I hav nce power cab without 2 amp supply can I use a laptop power supply to boost track amps to 5 or what ever the supply is rated for providing polarity is correct? Thanks


----------



## Ray Haddad (Feb 19, 2014)

Boosting the amperage capacity won't affect the output at all. You need a booster designed for DCC to do that. Your current controller is rated at the amperage it draws so it can supply that much to the track. There's just too much isolation between the power source and the output.

MERG has a nice kit for a booster that can be built for 5 or 10 amps. There are options for both in the kit.

http://www.merg.org.uk


----------



## Hutch (Dec 19, 2012)

I used my PowerCab with the MERG 5A booster and a 15V 5A laptop supply and it worked well.


----------



## Cobra GT (May 25, 2014)

I guess I should have bought the 5 amp syste w/ booster the power supply with the power cab is rated 1.44 amps I thought if I used a power supply that had 5 amps of supply it would boost track amperage.

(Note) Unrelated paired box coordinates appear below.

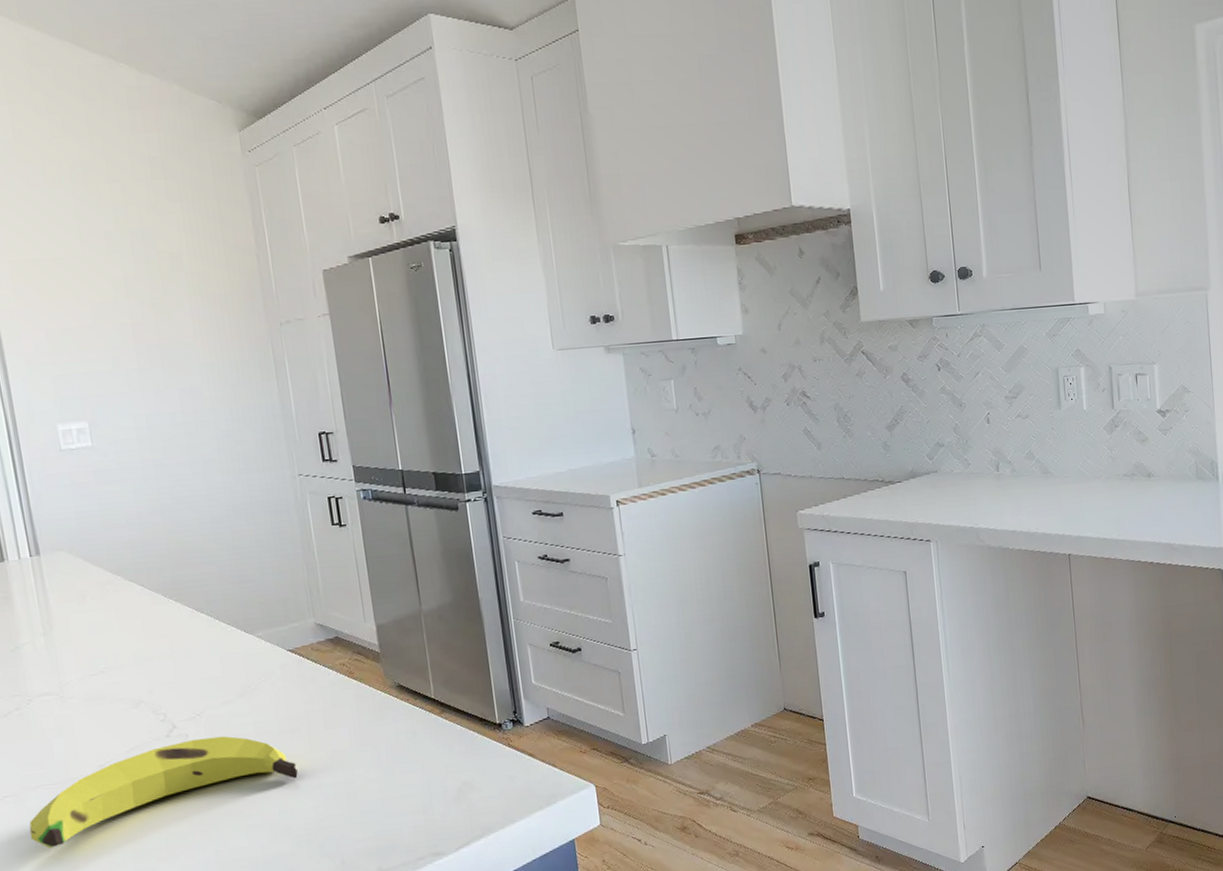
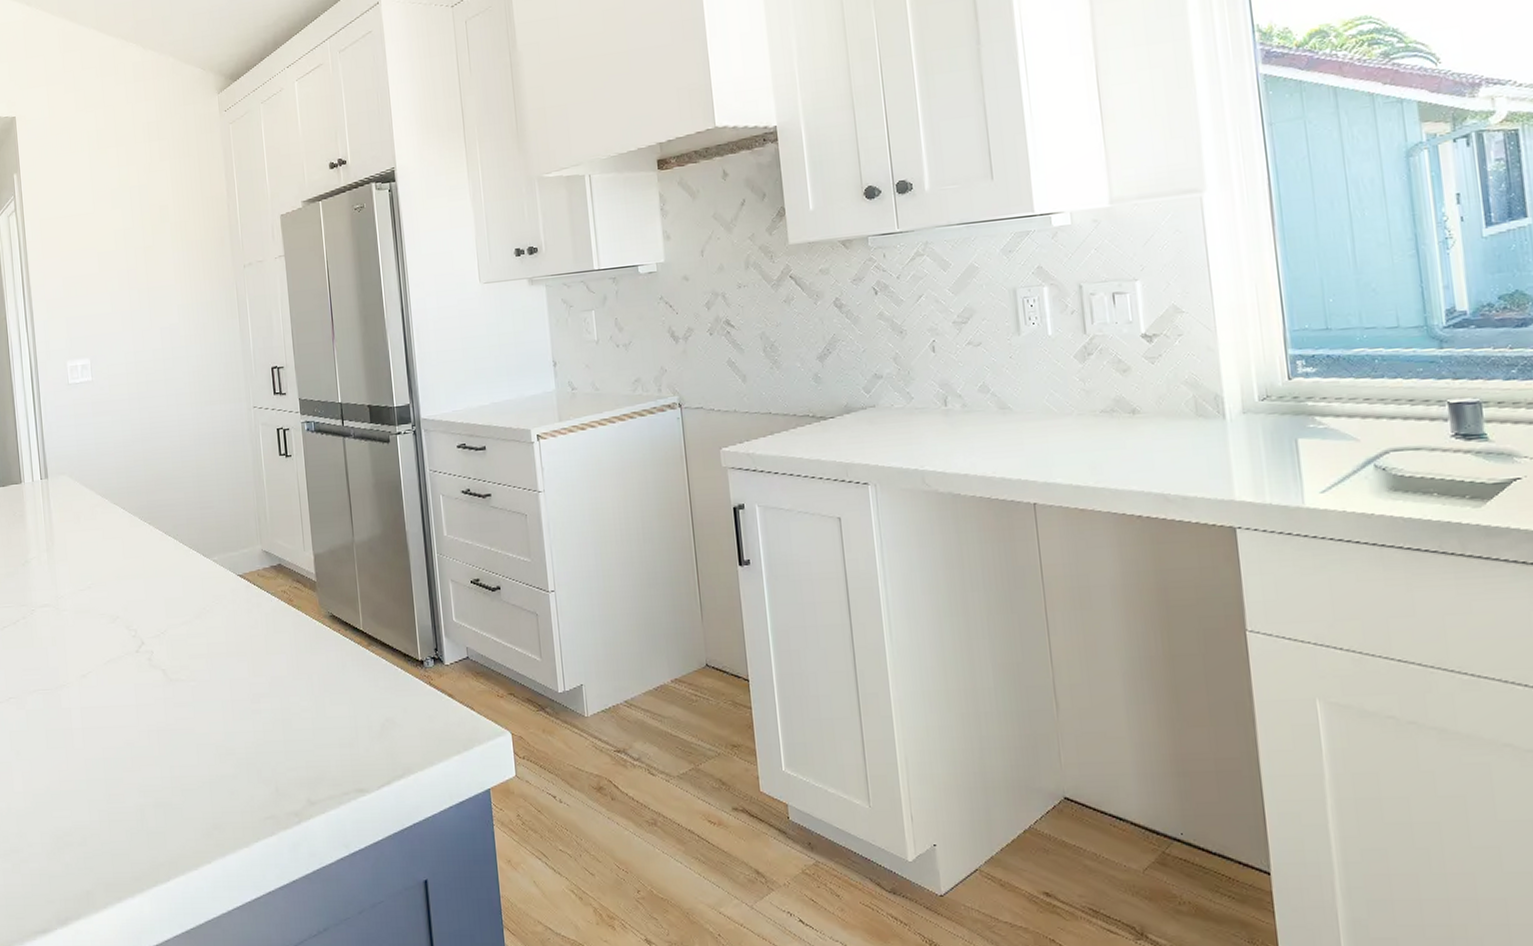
banana: present [29,736,298,849] -> none [26,655,242,750]

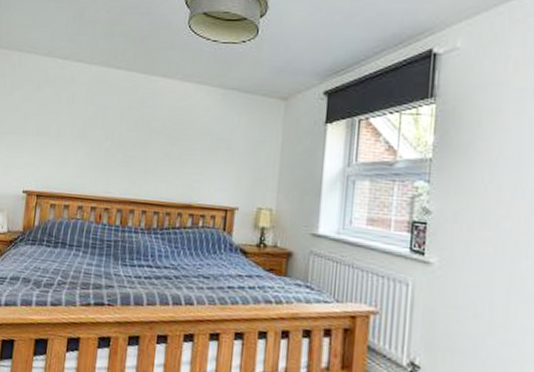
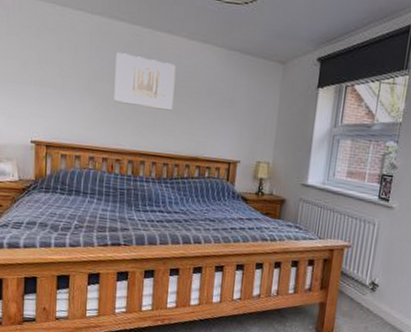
wall art: none [106,99,170,155] -> present [114,52,176,111]

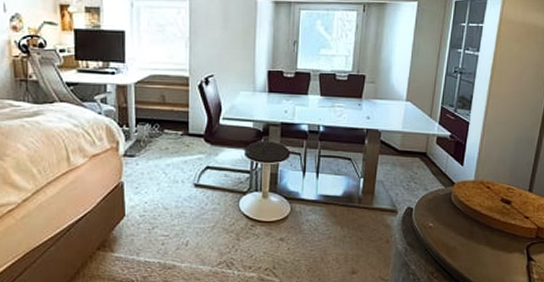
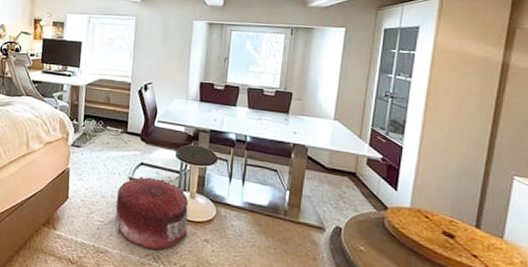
pouf: none [182,182,262,257] -> present [115,176,189,250]

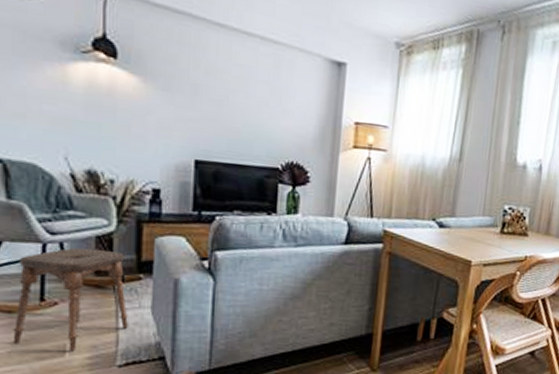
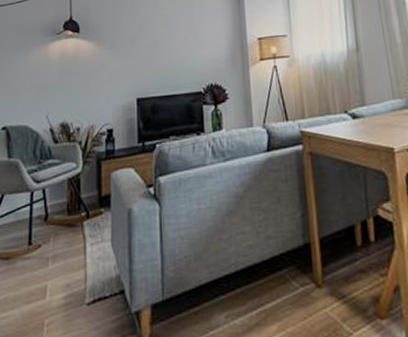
stool: present [13,247,128,351] -> none [8,190,93,292]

So if I am understanding this I do need a booster should have asked this before I bought what I did now I need a booster and a power supply to get the 5 amps that ths pro cab comes. Well that is nothing a couple of $100 cant solve. Thanks fellas.


----------



## Ray Haddad (Feb 19, 2014)

Boosters can be added afterwards. In fact, that's the only way to add extra power. Clubs often have several boosters to power distant parts of a huge layout and to allow many trains from members to run at the same time. You have a smart plan and you did it by accident.

Both the MERG system (which Hutch I use) and the one offered by SPROG are fine boosters and reasonable in cost. Be confident that you are doing it right. A booster should be invisible to the system. Just wire it in and go.


----------